Heading: Commonwealth v. Keller, 35 D. & C. 2d 615, Penn Court of Common Pleas (1964), p 161.
Facts: Violet Keller and Elton Keller were married on June 29, 1957 and divorce was final on the first week of December 1963. The parties lived separately from 1961 on. From August of 1961 D (Violet) had illicit and regular sexual relations with Roy Schaeffer. In April 1062 she secretly gave birth to a female child whom she claimed was born dead. P stored the body in a box in her basement until it was discovered in 1963. In March of 1963 she gave birth to a child secretly in the bathroom of her apartment. She said the child was born alive. She drowned the baby in the toilet boil and put the body in a box in the bathroom closet. She was later taken to the hospital where she admitted to giving birth after the body was discovered as a result of a police search of her apartment on March 23, 1963.
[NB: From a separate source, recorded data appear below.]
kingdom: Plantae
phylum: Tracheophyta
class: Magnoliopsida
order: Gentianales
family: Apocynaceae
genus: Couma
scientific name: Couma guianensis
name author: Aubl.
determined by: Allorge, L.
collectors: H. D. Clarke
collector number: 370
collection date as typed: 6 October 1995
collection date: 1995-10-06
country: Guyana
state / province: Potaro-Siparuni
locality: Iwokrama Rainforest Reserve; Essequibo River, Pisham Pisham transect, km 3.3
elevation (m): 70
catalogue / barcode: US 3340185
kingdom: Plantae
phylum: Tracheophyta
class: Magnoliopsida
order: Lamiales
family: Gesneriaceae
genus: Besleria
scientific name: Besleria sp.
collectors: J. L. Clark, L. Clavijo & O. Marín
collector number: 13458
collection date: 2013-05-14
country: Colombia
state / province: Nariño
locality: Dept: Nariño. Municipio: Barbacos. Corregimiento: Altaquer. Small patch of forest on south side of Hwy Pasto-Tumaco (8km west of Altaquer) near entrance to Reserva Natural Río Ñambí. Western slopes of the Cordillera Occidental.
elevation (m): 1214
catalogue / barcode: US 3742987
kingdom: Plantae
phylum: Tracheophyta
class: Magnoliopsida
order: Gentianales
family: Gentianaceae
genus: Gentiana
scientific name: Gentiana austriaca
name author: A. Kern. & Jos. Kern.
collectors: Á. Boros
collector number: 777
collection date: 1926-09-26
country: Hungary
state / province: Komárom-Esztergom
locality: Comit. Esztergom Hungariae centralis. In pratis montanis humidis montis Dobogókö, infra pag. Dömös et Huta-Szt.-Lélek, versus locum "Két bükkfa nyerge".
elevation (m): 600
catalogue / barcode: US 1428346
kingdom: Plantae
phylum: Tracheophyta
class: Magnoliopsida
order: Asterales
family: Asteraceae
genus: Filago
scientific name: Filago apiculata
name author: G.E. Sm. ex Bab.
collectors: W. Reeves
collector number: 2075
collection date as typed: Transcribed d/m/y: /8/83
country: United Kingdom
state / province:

Procedure: D was indicted for adultery and two counts of a common law misdemeanor, characterized as the "indecent disposition of a dead body." After a 3 day trial D was convicted on all 3 charges. D then filed a motion in arrest of judgement and a motion for a new trial.
Issue: Did the court err in refusing D’s motion to quash the indictment, because it did not charge D with a crime cognizable under the laws of the Commonwealth of Pennsylvania?
Rule: ??
Holding: Conclude that this bill of indictment does properly charge the defendant in two separate and distinct counts with committing an offense cognizable under the common law.
Rationale: This statute is merely a reenactment of prior statutes which have preserved common law crimes and made them a part of our jurisprudence. There is a sacredness of the dead. It is an offense to dig up or disturb desecrate bodies which have been buried. It is the common law that whatever openly outrages decency and is injurious to public morals is a misdemeanor and punishable at law.
Policy/Notes: Was not found guilty of murder because the coroner was unable to determine how the daughter died. Also cited State v. Bradbury in which the brother burned his sisters remains in his fireplace in order to get rid of them. This was found to be indecently disposing of a dead body, which is a common law offense.
In another case, Baker v. State, Mrs. Baker was indicted for "treating a body indecently." She did not report a dead body for 5 days to authorities in order for her to have time to cash the deceased’s $30 public assistance check.